Kamenetz, A. (200) Adapt or decline Inside Higher Education, March 26

This is another breathless romp through the reasons why higher education must change, and how it will change, similar in tone and substance to the Tapscott and William‘s article. Similarly, this article is a mile wide and an inch deep, as one of the comments posted to the Kamenetz article said.

Once again, then, I find myself agreeing with the general propositions that Ms Kamenetz puts forward, but I still struggle to see how change will happen, even though I recognise all the pressures to change.

What is lacking in these diatribes is a grounded, practical vision – or rather multiple visions – of how teaching and learning will be organized. Who will pay for it and how? How will such organizations be managed, and by whom? What will students actually do and what will they learn, and how will they do it? What will be the role of teachers, subject experts, facilitators or counsellors? How will they be paid? How will accreditation work? How will this process occur – magically, by itself, or will it need some kind of policies and political backing? How does this link, for example, to Obama’s plans for educational reform? I know, boring questions, all about practicalities and not dreams, but ideas need to be turned into action. Remember we are not talking about isolated experiments but changing a whole system for millions of people.

We probably need eventually to settle on at least several well-rounded, detailed and different visions for different needs – any more than three or four ‘systems’ will be difficult to comprehend and to get public opinion and support behind, any less will probably not meet all the needs.

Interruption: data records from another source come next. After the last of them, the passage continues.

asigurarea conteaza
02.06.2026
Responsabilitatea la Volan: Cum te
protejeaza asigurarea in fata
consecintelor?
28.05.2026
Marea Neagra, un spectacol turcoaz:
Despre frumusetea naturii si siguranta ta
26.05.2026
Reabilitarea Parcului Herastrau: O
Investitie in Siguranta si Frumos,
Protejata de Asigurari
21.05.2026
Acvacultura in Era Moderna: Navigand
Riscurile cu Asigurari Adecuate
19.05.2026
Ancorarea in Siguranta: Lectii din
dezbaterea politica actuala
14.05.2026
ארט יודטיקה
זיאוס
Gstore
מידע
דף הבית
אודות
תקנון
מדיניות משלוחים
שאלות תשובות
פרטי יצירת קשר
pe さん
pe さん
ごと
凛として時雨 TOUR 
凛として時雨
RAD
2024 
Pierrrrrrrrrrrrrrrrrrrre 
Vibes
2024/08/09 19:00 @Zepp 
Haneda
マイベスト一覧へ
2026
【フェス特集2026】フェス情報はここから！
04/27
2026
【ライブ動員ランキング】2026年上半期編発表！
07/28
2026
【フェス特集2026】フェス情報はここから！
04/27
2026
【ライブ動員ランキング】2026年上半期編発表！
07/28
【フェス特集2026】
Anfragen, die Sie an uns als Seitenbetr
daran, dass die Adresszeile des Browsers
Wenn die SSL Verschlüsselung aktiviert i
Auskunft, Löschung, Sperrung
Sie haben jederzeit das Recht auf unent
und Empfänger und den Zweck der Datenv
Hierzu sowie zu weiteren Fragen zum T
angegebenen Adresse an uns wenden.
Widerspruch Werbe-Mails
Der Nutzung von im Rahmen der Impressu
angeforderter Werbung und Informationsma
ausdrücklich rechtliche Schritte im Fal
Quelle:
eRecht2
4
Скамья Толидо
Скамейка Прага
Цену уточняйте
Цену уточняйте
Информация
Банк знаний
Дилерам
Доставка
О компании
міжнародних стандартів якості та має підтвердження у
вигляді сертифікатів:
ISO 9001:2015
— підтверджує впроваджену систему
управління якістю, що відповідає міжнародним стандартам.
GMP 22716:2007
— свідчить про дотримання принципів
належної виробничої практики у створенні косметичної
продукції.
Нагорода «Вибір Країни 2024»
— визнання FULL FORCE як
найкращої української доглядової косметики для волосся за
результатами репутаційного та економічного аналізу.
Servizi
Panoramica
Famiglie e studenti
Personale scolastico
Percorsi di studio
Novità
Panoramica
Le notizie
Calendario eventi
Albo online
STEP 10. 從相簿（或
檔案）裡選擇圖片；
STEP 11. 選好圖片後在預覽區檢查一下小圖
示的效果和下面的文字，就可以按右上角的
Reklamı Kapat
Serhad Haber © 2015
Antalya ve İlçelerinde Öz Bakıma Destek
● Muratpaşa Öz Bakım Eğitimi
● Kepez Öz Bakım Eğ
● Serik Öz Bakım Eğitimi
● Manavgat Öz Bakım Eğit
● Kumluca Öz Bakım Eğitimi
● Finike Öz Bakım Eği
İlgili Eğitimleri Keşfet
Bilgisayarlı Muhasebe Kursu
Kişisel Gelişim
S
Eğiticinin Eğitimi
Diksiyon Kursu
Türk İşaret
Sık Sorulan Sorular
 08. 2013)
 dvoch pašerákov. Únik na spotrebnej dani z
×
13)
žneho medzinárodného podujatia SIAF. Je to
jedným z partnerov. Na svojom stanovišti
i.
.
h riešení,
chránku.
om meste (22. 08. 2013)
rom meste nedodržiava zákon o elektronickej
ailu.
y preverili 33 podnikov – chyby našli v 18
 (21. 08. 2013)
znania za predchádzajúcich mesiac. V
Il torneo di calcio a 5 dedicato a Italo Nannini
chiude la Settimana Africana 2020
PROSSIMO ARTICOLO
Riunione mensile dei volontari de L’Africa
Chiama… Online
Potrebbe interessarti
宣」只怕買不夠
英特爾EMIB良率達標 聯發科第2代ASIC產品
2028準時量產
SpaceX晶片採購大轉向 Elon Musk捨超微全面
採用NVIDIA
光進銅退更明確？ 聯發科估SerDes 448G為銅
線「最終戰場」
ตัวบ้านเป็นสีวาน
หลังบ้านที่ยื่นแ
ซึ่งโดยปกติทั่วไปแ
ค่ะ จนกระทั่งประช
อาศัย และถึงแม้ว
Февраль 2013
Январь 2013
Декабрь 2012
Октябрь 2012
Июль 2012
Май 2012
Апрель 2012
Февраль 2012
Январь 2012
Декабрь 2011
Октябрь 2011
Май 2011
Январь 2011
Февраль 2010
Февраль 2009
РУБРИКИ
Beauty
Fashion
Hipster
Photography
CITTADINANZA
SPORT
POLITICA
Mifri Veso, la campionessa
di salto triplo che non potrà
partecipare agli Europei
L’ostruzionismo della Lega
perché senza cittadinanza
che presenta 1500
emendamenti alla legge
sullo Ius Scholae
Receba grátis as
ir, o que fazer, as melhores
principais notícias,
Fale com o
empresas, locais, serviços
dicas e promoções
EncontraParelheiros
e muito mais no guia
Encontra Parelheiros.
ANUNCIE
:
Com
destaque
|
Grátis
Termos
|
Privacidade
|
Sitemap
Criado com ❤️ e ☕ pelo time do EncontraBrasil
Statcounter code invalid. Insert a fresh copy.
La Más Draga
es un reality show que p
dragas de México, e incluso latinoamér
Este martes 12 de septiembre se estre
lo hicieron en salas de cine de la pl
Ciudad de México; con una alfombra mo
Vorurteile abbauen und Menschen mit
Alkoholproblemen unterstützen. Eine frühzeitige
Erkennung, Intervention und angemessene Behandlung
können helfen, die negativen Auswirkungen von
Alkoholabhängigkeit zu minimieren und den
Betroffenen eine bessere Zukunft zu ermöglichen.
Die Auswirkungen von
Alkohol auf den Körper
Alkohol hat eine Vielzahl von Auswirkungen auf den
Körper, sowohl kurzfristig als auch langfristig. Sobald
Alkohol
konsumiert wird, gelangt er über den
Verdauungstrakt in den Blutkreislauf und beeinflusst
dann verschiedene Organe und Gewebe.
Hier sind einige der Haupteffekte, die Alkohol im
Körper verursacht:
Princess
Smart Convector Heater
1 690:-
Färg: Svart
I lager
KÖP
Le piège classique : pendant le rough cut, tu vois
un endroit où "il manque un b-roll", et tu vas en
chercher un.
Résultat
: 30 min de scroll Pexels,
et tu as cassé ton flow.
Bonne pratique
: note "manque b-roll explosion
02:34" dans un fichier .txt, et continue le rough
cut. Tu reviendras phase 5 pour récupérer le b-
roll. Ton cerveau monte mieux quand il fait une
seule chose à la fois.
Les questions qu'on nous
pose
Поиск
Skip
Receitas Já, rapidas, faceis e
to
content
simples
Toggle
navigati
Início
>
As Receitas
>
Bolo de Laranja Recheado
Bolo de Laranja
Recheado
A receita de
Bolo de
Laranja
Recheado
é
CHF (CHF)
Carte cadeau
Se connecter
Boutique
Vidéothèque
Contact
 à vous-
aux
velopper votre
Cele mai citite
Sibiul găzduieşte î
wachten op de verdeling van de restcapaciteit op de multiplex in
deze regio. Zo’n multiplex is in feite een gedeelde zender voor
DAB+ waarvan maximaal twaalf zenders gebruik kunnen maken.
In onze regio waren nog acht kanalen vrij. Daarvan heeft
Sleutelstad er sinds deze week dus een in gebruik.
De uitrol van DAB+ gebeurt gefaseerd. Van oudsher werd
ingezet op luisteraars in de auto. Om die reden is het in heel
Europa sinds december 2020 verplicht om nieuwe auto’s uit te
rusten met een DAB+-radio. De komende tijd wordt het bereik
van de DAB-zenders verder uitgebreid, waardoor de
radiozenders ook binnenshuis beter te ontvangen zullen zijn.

As well as visions, we need plans or practical steps to implement the visions. And probably, for good reasons, the changes will be slow and gradual.

I feel a little bit like Cubans in 1956 – we need to change, but where will the revolution take us? And will it roll over me and everyone else? At least Castro had a vision and a plan, but he didn’t share them with the public until the revolution was over, and had most known how it would turn out, they wouldn’t have fought for it. So be careful what you wish for. I need to know the details, as well as the big picture, before I vote for it. But then, I’m old.


  1. Hi Tony – Nice list of questions you raised. It *would* be helpful to have various visions of educational futures as guideposts … sort of a panoramic Google Earth view. But it’s rather the Google Street view where the multitude of experimentation, failure, and glimmers of hope appear. Seems like we need people doing both views (Earth and Street) and then finding some way to better communicate and learn from each other. I don’t buy the argument that educational reform and transformation should not happen until we’ve got answers to all our questions. Maybe it’s the programmer in me. Prototype early and often, learning along the way what works and why … but all the while holding steady to some vague notion of where things should go.

    Thanks for a thoughtful post.

  2. Hi all,

    The Future(s) of Education project: http://www.futureofeducationproject.net is an international discussion on this issue – we take on all of education not just HE. We believe the world’s diversity will have a role, and that we need all the voices. It seems likely that we will have local solutions develop that then leapfrog and that flexibility will be key.

    After our first year we crunched our data and found that much hinges on a matrix of two continuum – between student or educator driven curriculum on the one hand and student or educator driven process on the other.

    Bottom line – its a work in progress but voices are talking and we believe it is the smaller voices rather than the institutions that will drive change. We ask: What do our children need to thrive in the world they will inherit? A world we cannot imagine?